How Antidiscrimination Law Fails Black Mothers

One July night in 2019, Tiffinni Archie felt a stranger’s fingers closing around her throat and woke up screaming. Too scared to fall sleep again, she took a shower and tried to get ready for another day at work. At night, in her dreams, it was always strangers who attacked, chased, and strangled her; by day, it was her supervisor who slapped her on the back and called her the “token African American” at their small police department in Washington state.

Every day she braced herself for a new attack: Her coworkers wrote a letter to the chief of police accusing her of sleeping with another minority police officer for favors on the job. They accused her of putting her hand on her vagina and then rubbing her coworker’s face. One coworker told her that he had to work twice as hard because “minorities have it easy.” They cruised past her home at night to intimidate her. She lived in fear of what they might do or say to her next.

Her police department was a white men’s club, and it was clear that they didn’t want her there. But no matter how bad it got, she couldn’t afford to leave her job: She was one month pregnant, and as a single mother, she needed health care and an income.

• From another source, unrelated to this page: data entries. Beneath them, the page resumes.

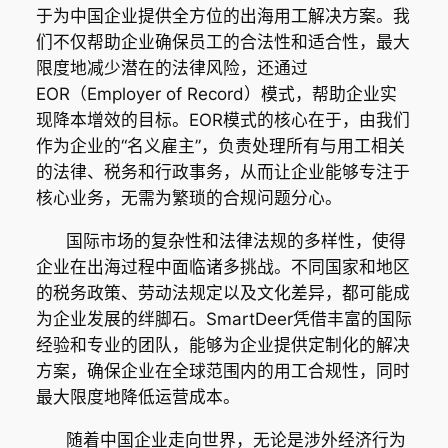
于为中国企业提供全方位的出海用工解决方案。我
们不仅帮助企业确保员工的合法性和适合性，最大
限度地减少潜在的法律风险，还通过
EOR（Employer of Record）模式，帮助企业实
现降本增效的目标。EOR模式的核心在于，由我们
作为企业的“名义雇主”，负责处理所有与用工相关
的法律、税务和行政事务，从而让企业能够专注于
核心业务，无需为繁琐的合规问题分心。
国际市场的复杂性和法律法规的多样性，使得
企业在出海过程中面临诸多挑战。不同国家和地区
的税务政策、劳动法规定以及文化差异，都可能成
为企业发展的绊脚石。SmartDeer凭借丰富的国际
经验和专业的团队，能够为企业提供定制化的解决
方案，确保企业在全球范围内的用工合规性，同时
最大限度地降低运营成本。
随着中国企业走向世界，无论是涉外经济行为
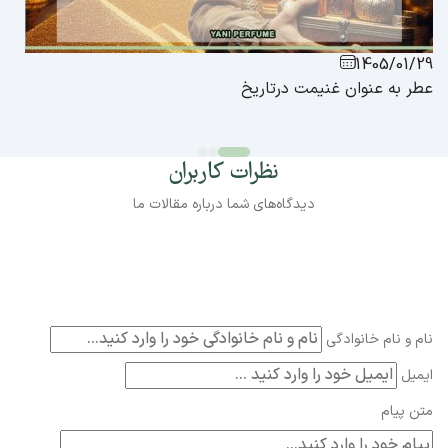
1405/01/29
عطر به عنوان غنیمت درتاریخ
نظرات کاربران
دیدگاه‌های شما درباره مقالات ما
نام و نام خانوادگی
ایمیل
متن پیام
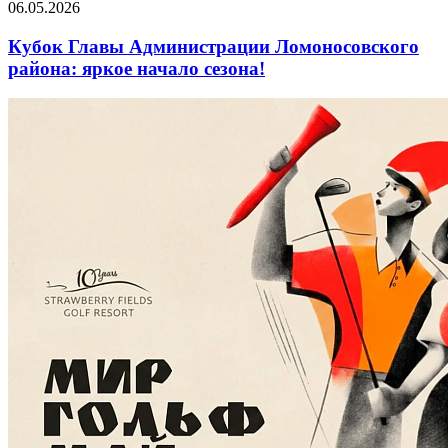
06.05.2026
Кубок Главы Администрации Ломоносовского
района: яркое начало сезона!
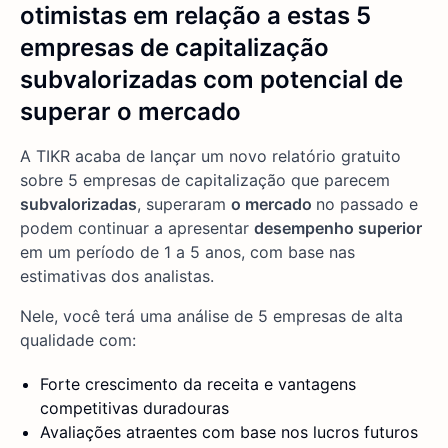
otimistas em relação a estas 5
empresas de capitalização
subvalorizadas com potencial de
superar o mercado
A TIKR acaba de lançar um novo relatório gratuito
sobre 5 empresas de capitalização que parecem
subvalorizadas
, superaram
o mercado
no passado e
podem continuar a apresentar
desempenho superior
em um período de 1 a 5 anos, com base nas
estimativas dos analistas.
Nele, você terá uma análise de 5 empresas de alta
qualidade com:
Forte crescimento da receita e vantagens
competitivas duradouras
Avaliações atraentes com base nos lucros futuros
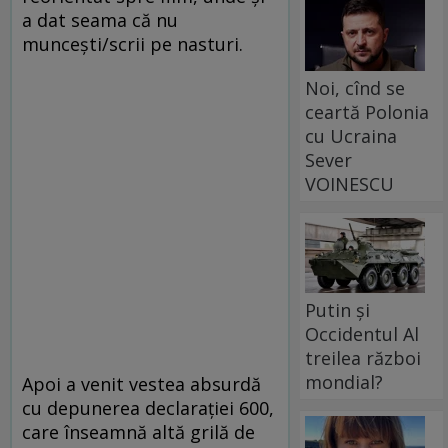
a dat seama că nu
muncești/scrii pe nasturi.
Noi, cînd se
ceartă Polonia
cu Ucraina
Sever
VOINESCU
Putin și
Occidentul Al
treilea război
mondial?
Apoi a venit vestea absurdă
cu depunerea declarației 600,
care înseamnă altă grilă de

The night terrors had begun when she reported her supervisor and coworkers’ abuse to the chief of police. He told her to look for another job. She tried reporting to her sergeant and the deputy chief—they, too, ignored her complaint. When the police department fired another minority police officer for filing his own discrimination complaint, she finally contacted the Equal Employment Opportunity Commission (EEOC). But reporting, she said, was “almost worse than being harassed. Each time, I had to relive the trauma. It was a physical pain, like a knife in my stomach, stabbing me over and over.”

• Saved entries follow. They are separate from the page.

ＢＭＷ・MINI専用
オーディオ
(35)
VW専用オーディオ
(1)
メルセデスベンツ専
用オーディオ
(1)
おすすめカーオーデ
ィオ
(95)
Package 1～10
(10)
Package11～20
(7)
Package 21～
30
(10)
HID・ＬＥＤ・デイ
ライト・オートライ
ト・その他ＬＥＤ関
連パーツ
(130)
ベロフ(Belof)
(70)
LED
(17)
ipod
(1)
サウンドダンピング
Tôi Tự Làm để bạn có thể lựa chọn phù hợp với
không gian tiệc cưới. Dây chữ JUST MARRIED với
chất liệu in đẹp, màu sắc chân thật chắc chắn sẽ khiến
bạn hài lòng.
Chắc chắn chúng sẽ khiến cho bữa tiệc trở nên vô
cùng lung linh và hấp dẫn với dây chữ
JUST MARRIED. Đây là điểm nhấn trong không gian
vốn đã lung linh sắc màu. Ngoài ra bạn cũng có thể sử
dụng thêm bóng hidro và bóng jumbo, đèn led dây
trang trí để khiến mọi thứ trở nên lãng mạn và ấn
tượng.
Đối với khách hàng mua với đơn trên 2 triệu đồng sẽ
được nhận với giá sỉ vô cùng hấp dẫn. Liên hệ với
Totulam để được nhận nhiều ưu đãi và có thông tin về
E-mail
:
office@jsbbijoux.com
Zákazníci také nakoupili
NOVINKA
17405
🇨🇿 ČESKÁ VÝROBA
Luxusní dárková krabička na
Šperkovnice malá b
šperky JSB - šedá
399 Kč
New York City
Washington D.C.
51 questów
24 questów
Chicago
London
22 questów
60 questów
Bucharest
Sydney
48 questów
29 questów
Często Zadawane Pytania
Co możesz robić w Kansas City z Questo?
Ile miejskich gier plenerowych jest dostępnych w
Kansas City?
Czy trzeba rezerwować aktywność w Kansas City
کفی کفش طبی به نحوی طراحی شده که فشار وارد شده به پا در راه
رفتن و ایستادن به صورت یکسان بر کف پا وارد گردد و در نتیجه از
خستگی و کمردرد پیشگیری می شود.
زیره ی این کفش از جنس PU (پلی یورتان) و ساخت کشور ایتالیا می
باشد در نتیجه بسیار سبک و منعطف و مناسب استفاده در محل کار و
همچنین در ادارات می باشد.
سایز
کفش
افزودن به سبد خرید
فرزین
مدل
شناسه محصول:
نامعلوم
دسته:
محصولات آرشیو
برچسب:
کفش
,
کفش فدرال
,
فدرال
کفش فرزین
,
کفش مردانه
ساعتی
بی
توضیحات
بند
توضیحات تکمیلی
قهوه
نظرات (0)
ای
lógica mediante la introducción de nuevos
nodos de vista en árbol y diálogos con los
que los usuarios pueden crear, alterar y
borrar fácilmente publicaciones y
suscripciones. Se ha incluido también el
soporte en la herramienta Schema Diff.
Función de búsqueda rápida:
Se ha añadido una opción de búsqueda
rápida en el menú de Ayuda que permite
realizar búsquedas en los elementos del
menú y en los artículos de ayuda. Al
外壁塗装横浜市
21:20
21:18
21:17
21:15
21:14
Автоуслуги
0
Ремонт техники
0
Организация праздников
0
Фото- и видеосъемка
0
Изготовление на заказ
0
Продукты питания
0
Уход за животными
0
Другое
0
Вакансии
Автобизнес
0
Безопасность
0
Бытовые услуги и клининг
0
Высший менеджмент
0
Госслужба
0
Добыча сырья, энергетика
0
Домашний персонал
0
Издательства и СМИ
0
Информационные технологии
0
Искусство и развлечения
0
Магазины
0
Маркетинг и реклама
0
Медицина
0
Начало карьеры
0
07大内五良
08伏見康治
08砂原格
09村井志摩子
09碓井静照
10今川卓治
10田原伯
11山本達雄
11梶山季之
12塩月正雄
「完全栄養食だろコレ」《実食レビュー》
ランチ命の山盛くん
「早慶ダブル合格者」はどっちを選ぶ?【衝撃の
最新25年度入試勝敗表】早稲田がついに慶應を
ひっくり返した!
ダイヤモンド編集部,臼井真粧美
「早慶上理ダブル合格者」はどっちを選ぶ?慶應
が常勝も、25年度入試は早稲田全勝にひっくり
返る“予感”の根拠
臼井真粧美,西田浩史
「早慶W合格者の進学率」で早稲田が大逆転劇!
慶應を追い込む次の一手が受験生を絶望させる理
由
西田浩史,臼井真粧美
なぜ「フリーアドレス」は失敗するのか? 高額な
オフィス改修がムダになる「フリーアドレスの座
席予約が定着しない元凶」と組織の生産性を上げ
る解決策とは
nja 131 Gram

Her anxiety skyrocketed—she suffered heart palpitations, panic attacks, and was diagnosed with a sleeping disorder—but her doctor advised that she shouldn’t take Zoloft, her anxiety medication, as it could increase the chance of birth defects. “I couldn’t put my baby’s life at risk,” she said. Forced to choose between her baby’s health and her workplace rights, she withdrew her complaint.

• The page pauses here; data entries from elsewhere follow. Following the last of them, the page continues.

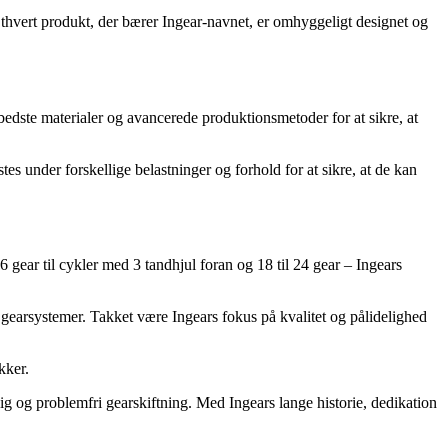
Ethvert produkt, der bærer Ingear-navnet, er omhyggeligt designet og
e bedste materialer og avancerede produktionsmetoder for at sikre, at
s under forskellige belastninger og forhold for at sikre, at de kan
 gear til cykler med 3 tandhjul foran og 18 til 24 gear – Ingears
gearsystemer. Takket være Ingears fokus på kvalitet og pålidelighed
kker.
lig og problemfri gearskiftning. Med Ingears lange historie, dedikation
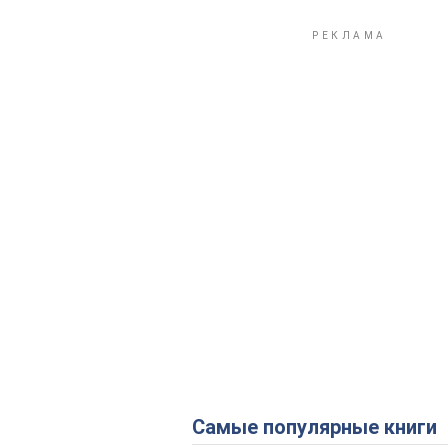
Самые популярные книги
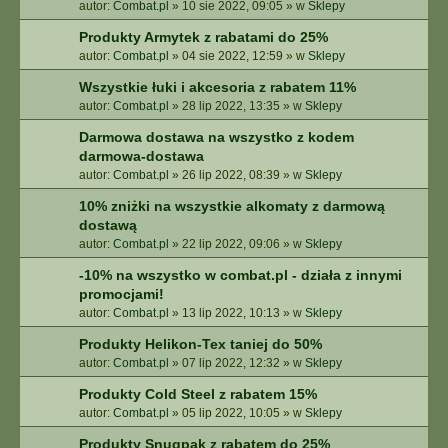
autor:
Combat.pl
»
10 sie 2022, 09:05
» w
Sklepy
Produkty Armytek z rabatami do 25%
autor:
Combat.pl
»
04 sie 2022, 12:59
» w
Sklepy
Wszystkie łuki i akcesoria z rabatem 11%
autor:
Combat.pl
»
28 lip 2022, 13:35
» w
Sklepy
Darmowa dostawa na wszystko z kodem
darmowa-dostawa
autor:
Combat.pl
»
26 lip 2022, 08:39
» w
Sklepy
10% zniżki na wszystkie alkomaty z darmową
dostawą
autor:
Combat.pl
»
22 lip 2022, 09:06
» w
Sklepy
-10% na wszystko w combat.pl - działa z innymi
promocjami!
autor:
Combat.pl
»
13 lip 2022, 10:13
» w
Sklepy
Produkty Helikon-Tex taniej do 50%
autor:
Combat.pl
»
07 lip 2022, 12:32
» w
Sklepy
Produkty Cold Steel z rabatem 15%
autor:
Combat.pl
»
05 lip 2022, 10:05
» w
Sklepy
Produkty Snugpak z rabatem do 25%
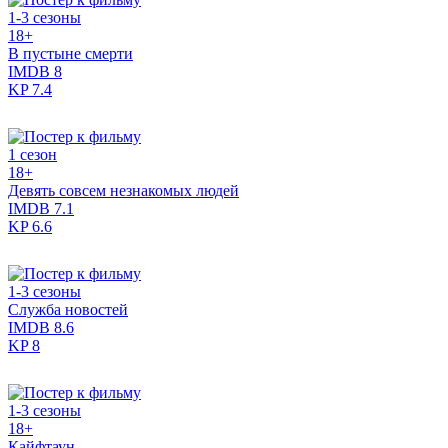
1-3 сезоны
18+
В пустыне смерти
IMDB
8
KP
7.4
1 сезон
18+
Девять совсем незнакомых людей
IMDB
7.1
KP
6.6
1-3 сезоны
Служба новостей
IMDB
8.6
KP
8
1-3 сезоны
18+
Кайфтаун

Tiffinni gave birth in March 2020 after a difficult labor. Shortly after, she grew disturbed when she found orange dust in her baby’s diaper. “Brick dust,” a concentration of uric acid crystals in the urine caused by inadequate milk intake, can signal a baby’s failure to thrive. Her baby had dropped a pound in weight. She saw a lactation specialist and joined a breastfeeding group. But her doctor told her that anxiety had stopped her milk production, causing her baby’s weight loss and dehydration. Desperate to avoid anxiety at all costs, she decided not to renew her complaint—at which point her breast milk returned. Her Title VII statute of limitations expired in September 2020.